Essa interrogação, venho apresentá-la ao Senhor nesta coluna. Para lhe facilitar o pronunciamento, dou-lhe aqui alguns dados sobre a situação chilena. Não suponha que os tirei de algum estudo elaborado pela gloriosa TFP daquele país. Procedem todos eles de um relato do PDC chileno, bem insuspeito no caso, pois como eu há pouco disse, foi o partido que sob o mando de Frei – o Kerensky chileno – abriu o caminho de Allende para o poder. Foi este relato publicado por uma revista de Santiago muito simpática ao Senhor. É a revista "Ercilla" de 12 de junho de 1973. Extraio dela os seguintes dados.

1. Em 1972 a alta do custo de vida foi de 163%;

2. Em dois anos e meio de vigência do governo socialista da Unidade Popular, o salário vital aumentou 3,3 vezes, enquanto os preços de bens essenciais subiram "oficialmente" quase 10 vezes;

3. A emissão de papel moeda subiu de 9.199 milhões de escudos em dezembro de 1970 para 71.835 milhões em abril de 1973, isto é, 8 vezes;

4. A produção agrícola baixou 25% desde 1970;

5. Em 1970 cada pessoa dispunha de 134 quilos de trigo. Em 1972 não chegou a 90 quilos;

6. Em 1970 cada pessoa dispunha de 22 quilos de açúcar. Em 1972 não passou de 13 quilos;

7. A produção de leite diminuiu 26%;

8. Em 1970 gastaram-se 180 milhões de dólares na importação de alimentos. Em 1973 essa cifra subirá a 680 milhões;

9. A produção industrial caiu enormemente;

10. Houve grande emigração de técnicos;

11. Perderam-se mais de 80 bilhões de escudos com a intervenção nas empresas;

12. Registra-se uma queda vertical das exportações. Exemplos: a de aço, diminuiu 90%, a de salitre e iodo 30%, a de azeite 51%, a de farinha de peixe 58%, a de cebolas 80%, e assim por diante. Com isso, o país deixou de receber 200 milhões de dólares com os quais poderia ter comprado 400 milhões de quilos de frango, o que representaria 40 quilos de carne de ave por pessoa.

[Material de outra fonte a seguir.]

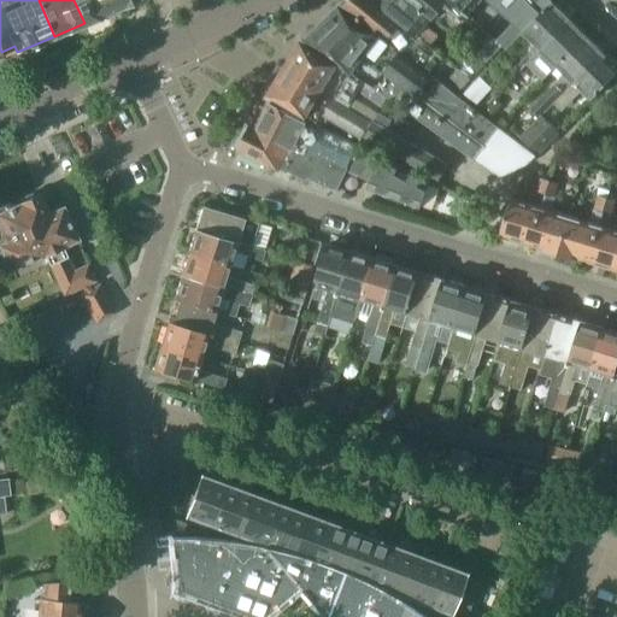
[(74,0),(84,23),(113,10),(109,0),(74,0)]
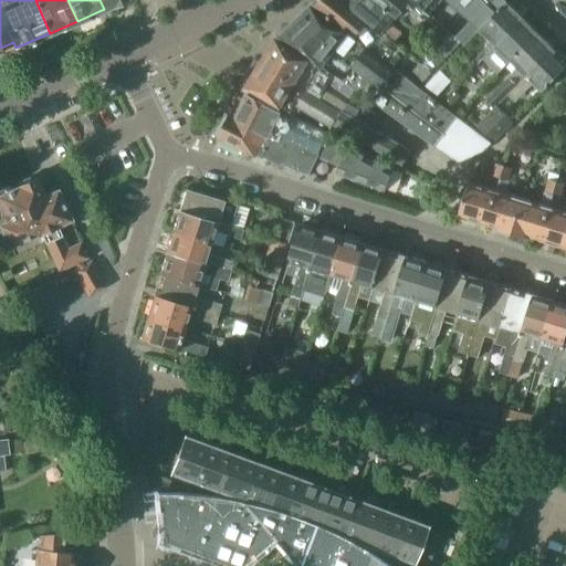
[(100,0),(104,9),(124,0),(100,0)]
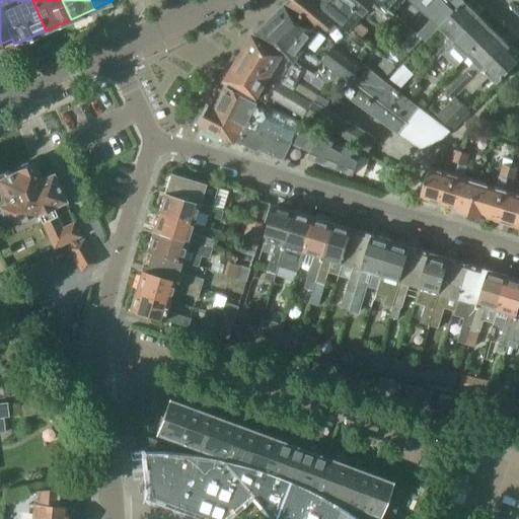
[(373,47),(363,38),(317,0),(291,0),(288,2),(317,26),(361,62),(373,47)]
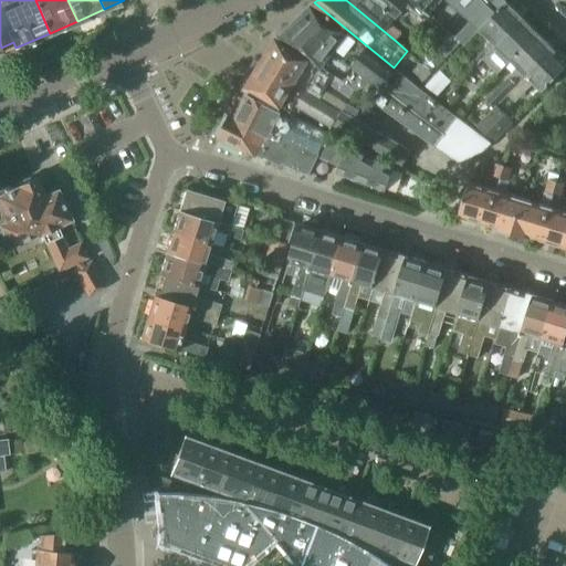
[(379,0),(346,0),(396,41),(402,33),(391,23),(398,16),(379,0)]
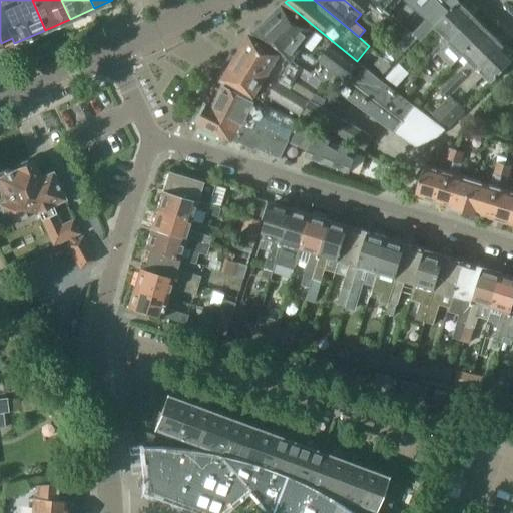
[(391,13),(390,12),(376,0),(344,0),(361,14),(380,30),(386,23),(383,20),(391,13)]
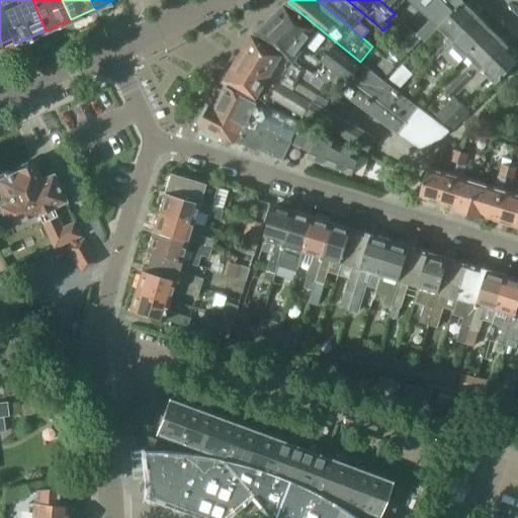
[(379,0),(394,12),(406,0),(379,0)]
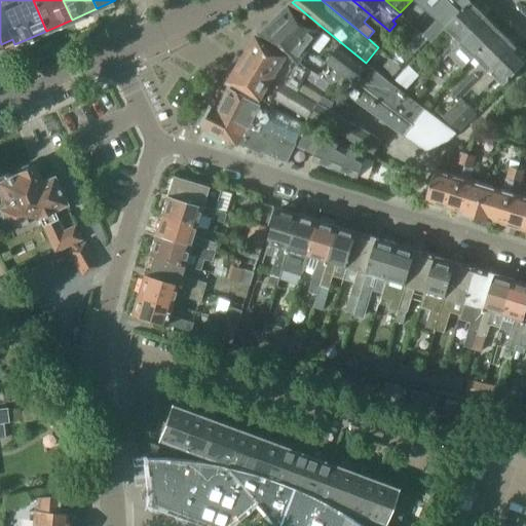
[(446,27),(451,22),(459,12),(471,0),(470,0),(414,0),(433,15),(437,20),(446,27)]
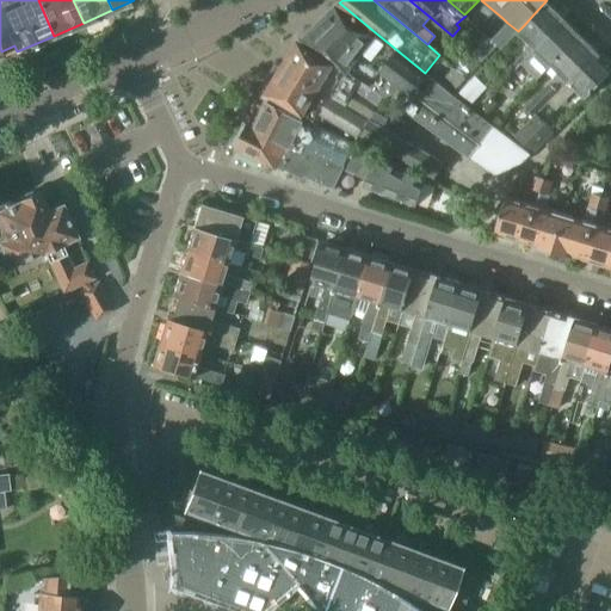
[(534,14),(524,25),(518,31),(528,41),(495,73),(504,81),(565,18),(547,0),(534,14)]
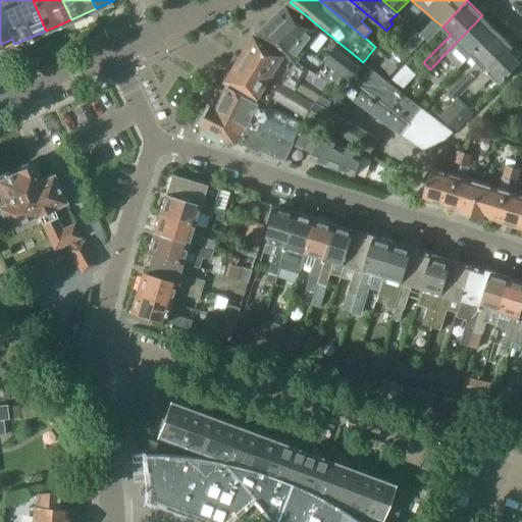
[(319,27),(290,2),(289,3),(290,3),(259,34),(289,55),(309,69),(324,81),(343,92),(402,135),(423,108),(386,81),(363,62),(319,27)]
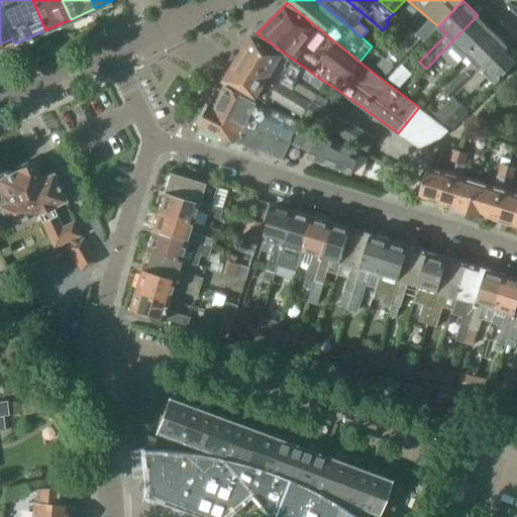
[(492,28),(478,15),(426,69),(433,76),(460,48),(467,55),(492,28)]
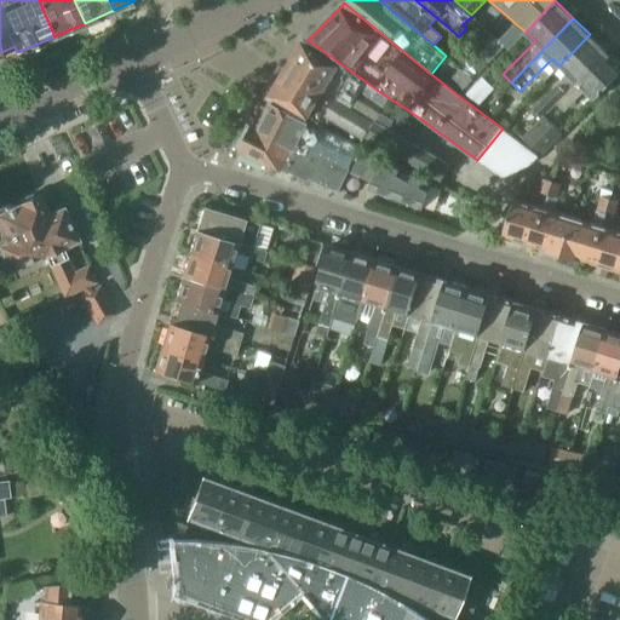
[(515,23),(500,40),(501,41),(506,46),(509,49),(526,32),(515,23)]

De outra revista chilena "Que Pasa", edição de 5 de julho p.p., tiro mais estes dados terrificantes, relativos ao Hospital Von Buren, de Valparaiso.

1) Há um mês estão suspensas as operações, por falta de roupa esterilizada;

2) Os enfermos devem levar roupa de cama e cobertores;

A comida é muito magra, como "Caldo Witt" (uma espécie de sopa em pó industrializada, como há por toda parte) e coisas similares. É assim que o organismo dos doentes deve reagir contra a enfermidade.

* * *

Sujeito à sua apreciação estes dados. Só me cabe, para encerrar, apresentar-lhe meus cumprimentos. Católico, levado por tradição e pelos naturais impulsos de minha alma a oscular-lhe o anel pastoral, eu concluiria esta carta dizendo ao Senhor que à distância e em espírito lhe faço esse gesto de respeito. Ao que parece, o Senhor não aprecia esse cumprimento tradicional. Abstenho-me dele. E me limito a pedir a Nossa Senhora desses Campos dos Guararapes, que o ilumine para o bem do Senhor de todos nós.